Core outcome sets (COS) are becoming increasingly popular in clinical research and can provide important inputs for further health economics and outcomes research (HEOR) studies. Use of standard, consistently reported outcomes can demonstrate and allow differentiation of the effectiveness and value of different treatments. Incorporating patient values during COS development increases the patient centeredness of evidence available across decision-making contexts. However, the approach to meaningful patient engagement in the COS process is evolving and poses both unique challenges and opportunities. We describe an approach to patient-centered COS development and discuss challenges and adaptations to improve engagement across COS projects. We provide examples from our experience in patient engagement for COS development using three completed COS projects. This approach includes patient engagement in terms of partnering with patient organizations, orientation and training, and the consensus process. Including COS in clinical development programs and HEOR will ensure that relevant, consistent outcomes are available for healthcare decision making and should result in faster access to high-value and novel therapies for patients.
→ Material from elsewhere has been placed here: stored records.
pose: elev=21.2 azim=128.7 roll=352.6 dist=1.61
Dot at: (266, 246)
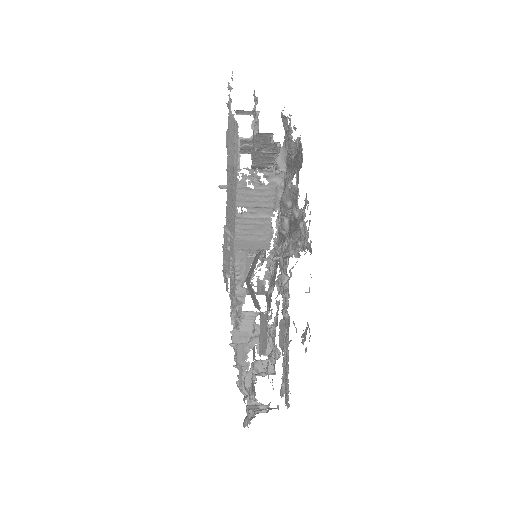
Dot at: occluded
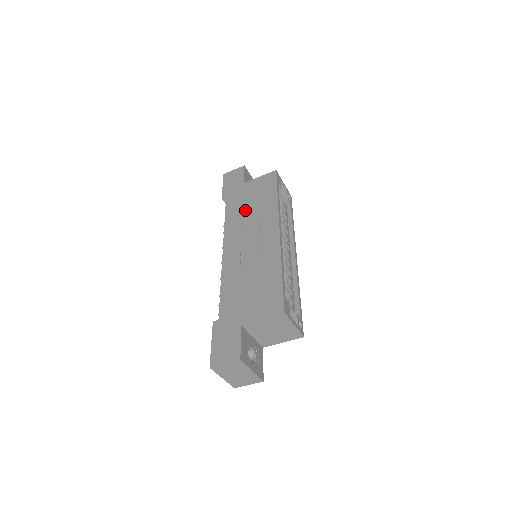
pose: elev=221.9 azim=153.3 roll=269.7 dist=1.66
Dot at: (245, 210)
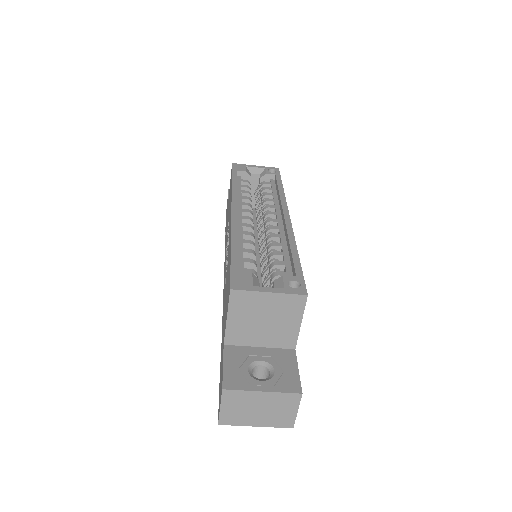
Dot at: (227, 225)
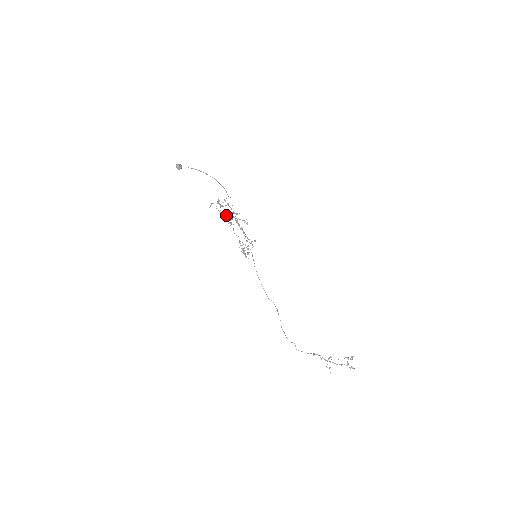
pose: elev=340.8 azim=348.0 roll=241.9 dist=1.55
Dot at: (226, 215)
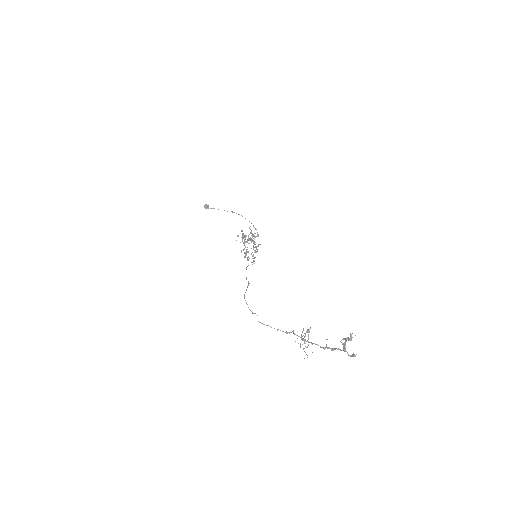
Dot at: (242, 236)
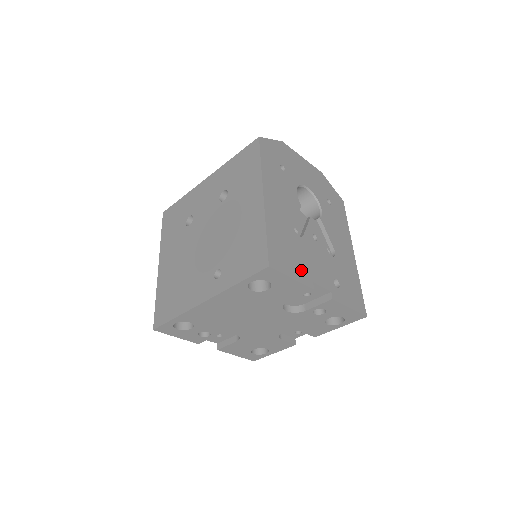
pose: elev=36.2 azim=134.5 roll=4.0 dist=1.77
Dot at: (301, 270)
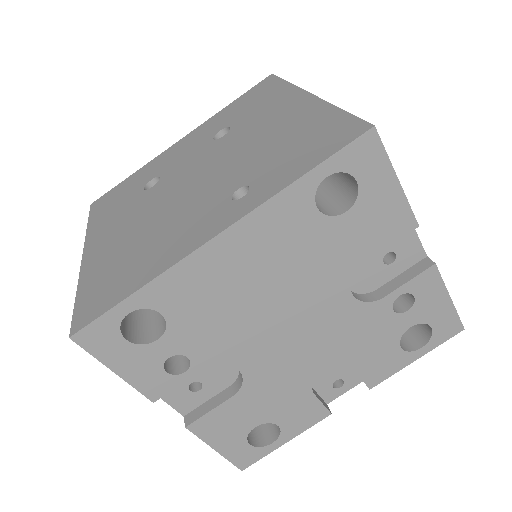
Dot at: occluded
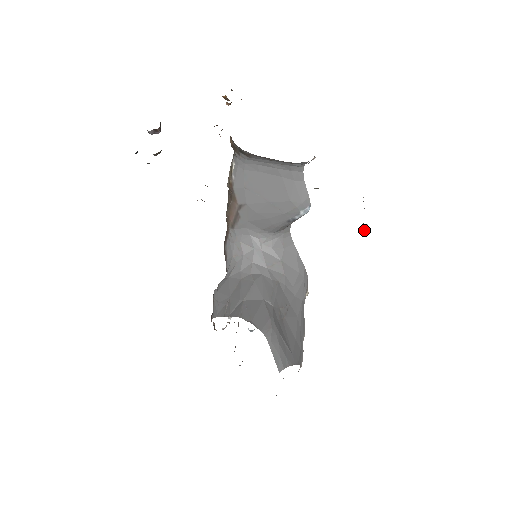
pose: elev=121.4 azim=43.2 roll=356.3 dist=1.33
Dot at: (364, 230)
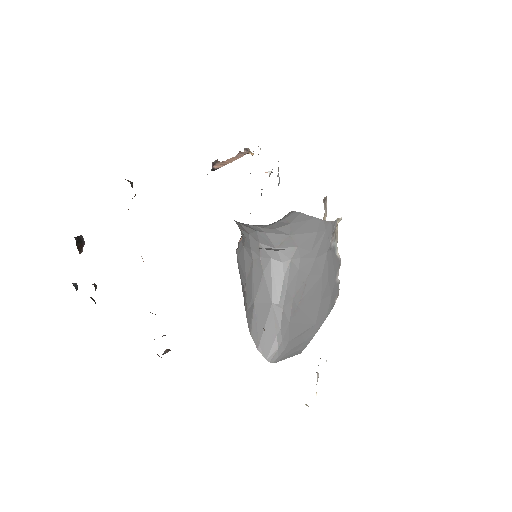
Dot at: occluded
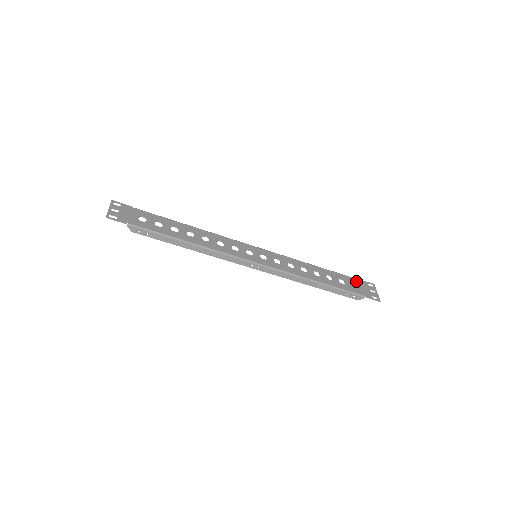
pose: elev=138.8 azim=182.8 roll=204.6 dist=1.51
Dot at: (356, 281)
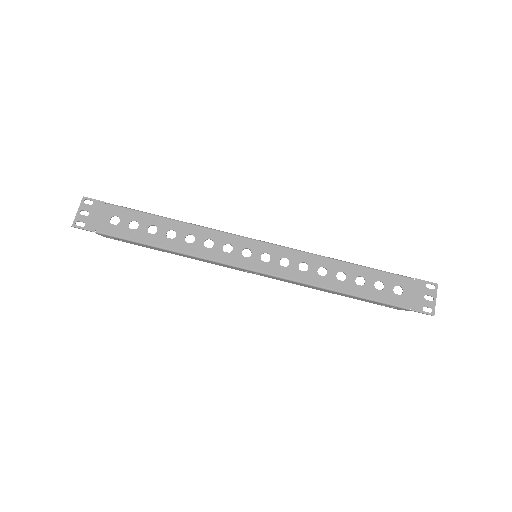
Dot at: (405, 282)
Patient-centered COS development increases the likelihood that further HEOR studies and decisions made using the COS are relevant to patients.

Suggested Citation

  • Elizabeth Clearfield & Ellen Tambor & Ellen M. Janssen & Donna A. Messner, 2021. "Increasing the Patient-Centeredness of Health Economics and Outcomes Research Through Patient Engagement in Core Outcome Set Development," The Patient: Patient-Centered Outcomes Research, Springer;International Academy of Health Preference Research, vol. 14(4), pages 413-420, July.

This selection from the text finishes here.